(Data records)
☆ ☆ ☆ ☆ ☆ ☆ ☆
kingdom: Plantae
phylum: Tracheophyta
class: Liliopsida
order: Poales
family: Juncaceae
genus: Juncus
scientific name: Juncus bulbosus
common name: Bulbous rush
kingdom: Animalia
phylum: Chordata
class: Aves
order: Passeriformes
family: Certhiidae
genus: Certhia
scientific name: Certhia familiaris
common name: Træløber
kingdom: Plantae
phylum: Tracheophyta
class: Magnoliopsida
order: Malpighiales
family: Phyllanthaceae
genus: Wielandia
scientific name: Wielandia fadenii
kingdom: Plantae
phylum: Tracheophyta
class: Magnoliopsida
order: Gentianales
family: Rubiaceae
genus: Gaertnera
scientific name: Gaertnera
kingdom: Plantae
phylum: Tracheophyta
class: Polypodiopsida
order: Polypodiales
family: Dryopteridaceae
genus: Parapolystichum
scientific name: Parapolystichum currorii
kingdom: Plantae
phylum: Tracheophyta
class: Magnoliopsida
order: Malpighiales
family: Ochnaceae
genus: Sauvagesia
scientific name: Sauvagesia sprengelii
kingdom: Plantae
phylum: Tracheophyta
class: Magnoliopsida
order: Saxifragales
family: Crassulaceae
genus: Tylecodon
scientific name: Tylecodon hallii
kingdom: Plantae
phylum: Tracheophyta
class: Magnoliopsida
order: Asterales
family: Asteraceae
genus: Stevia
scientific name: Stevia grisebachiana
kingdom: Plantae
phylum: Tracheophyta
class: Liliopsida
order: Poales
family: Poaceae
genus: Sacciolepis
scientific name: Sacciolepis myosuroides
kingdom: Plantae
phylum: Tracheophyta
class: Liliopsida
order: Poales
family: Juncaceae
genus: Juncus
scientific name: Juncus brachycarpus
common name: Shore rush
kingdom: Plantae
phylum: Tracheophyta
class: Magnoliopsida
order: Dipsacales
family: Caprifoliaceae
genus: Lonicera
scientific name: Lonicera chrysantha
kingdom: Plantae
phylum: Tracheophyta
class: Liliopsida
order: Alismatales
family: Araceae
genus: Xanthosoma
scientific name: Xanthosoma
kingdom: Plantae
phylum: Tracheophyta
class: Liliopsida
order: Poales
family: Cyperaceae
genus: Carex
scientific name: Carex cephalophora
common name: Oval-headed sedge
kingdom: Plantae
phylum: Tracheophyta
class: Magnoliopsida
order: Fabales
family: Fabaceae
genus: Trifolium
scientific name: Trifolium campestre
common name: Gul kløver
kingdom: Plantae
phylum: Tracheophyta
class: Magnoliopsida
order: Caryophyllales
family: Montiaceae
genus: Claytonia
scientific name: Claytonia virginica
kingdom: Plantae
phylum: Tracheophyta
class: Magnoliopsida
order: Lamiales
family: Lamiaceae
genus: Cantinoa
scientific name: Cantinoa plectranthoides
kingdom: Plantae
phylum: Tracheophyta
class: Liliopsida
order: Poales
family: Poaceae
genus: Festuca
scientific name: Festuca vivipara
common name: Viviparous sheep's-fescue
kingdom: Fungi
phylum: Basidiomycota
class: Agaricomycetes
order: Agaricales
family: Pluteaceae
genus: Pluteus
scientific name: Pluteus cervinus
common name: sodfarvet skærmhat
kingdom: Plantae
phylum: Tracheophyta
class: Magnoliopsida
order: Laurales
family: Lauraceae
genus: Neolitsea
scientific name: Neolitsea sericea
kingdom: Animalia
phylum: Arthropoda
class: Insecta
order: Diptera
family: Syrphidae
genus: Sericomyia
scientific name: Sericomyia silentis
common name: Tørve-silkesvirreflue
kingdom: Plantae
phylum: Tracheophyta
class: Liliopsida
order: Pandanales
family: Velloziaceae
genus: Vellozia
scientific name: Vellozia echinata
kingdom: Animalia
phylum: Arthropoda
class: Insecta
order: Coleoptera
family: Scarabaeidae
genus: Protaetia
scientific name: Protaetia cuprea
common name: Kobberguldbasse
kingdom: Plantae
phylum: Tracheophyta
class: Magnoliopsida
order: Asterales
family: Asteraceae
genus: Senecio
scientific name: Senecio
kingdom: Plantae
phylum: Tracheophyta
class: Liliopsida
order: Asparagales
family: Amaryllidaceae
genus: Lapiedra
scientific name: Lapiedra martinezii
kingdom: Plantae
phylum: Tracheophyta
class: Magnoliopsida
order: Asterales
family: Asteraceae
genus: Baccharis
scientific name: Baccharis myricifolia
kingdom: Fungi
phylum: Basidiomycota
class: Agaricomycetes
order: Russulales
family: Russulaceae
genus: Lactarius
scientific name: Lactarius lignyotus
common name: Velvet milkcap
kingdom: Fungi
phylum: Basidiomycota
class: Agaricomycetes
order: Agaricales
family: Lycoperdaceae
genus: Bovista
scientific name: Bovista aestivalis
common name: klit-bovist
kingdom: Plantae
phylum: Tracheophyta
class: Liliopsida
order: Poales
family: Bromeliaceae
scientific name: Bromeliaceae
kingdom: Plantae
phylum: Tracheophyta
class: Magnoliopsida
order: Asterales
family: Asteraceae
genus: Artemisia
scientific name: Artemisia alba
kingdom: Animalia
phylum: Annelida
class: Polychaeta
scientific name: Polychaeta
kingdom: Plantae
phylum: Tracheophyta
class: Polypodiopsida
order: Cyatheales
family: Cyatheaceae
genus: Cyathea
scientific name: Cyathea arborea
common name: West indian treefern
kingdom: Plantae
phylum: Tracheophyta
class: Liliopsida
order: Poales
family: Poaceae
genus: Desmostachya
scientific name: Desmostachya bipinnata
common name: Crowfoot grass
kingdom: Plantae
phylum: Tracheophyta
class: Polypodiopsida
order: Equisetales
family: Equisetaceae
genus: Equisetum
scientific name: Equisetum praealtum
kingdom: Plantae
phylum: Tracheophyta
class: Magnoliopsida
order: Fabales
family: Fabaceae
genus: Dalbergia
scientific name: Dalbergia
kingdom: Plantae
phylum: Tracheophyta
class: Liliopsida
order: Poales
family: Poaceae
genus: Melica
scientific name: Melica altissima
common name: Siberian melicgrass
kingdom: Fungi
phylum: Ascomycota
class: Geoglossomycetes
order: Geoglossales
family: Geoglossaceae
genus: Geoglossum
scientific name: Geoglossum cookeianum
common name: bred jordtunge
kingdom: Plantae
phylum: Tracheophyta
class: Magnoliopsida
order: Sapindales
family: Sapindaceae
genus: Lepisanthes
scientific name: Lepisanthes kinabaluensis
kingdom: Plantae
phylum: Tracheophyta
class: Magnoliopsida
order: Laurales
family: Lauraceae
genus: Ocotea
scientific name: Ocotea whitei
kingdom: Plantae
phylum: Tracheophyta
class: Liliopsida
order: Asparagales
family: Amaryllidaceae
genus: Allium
☆ ☆ ☆ ☆ ☆ ☆ ☆
> _Exercise instructions_
Can you reproduce the lines of the entries verbatim, beginning with the line that contains "order: Sapindales" and continuing through the final line of the entries?

> _Written response_
order: Sapindales
family: Sapindaceae
genus: Lepisanthes
scientific name: Lepisanthes kinabaluensis
kingdom: Plantae
phylum: Tracheophyta
class: Magnoliopsida
order: Laurales
family: Lauraceae
genus: Ocotea
scientific name: Ocotea whitei
kingdom: Plantae
phylum: Tracheophyta
class: Liliopsida
order: Asparagales
family: Amaryllidaceae
genus: Allium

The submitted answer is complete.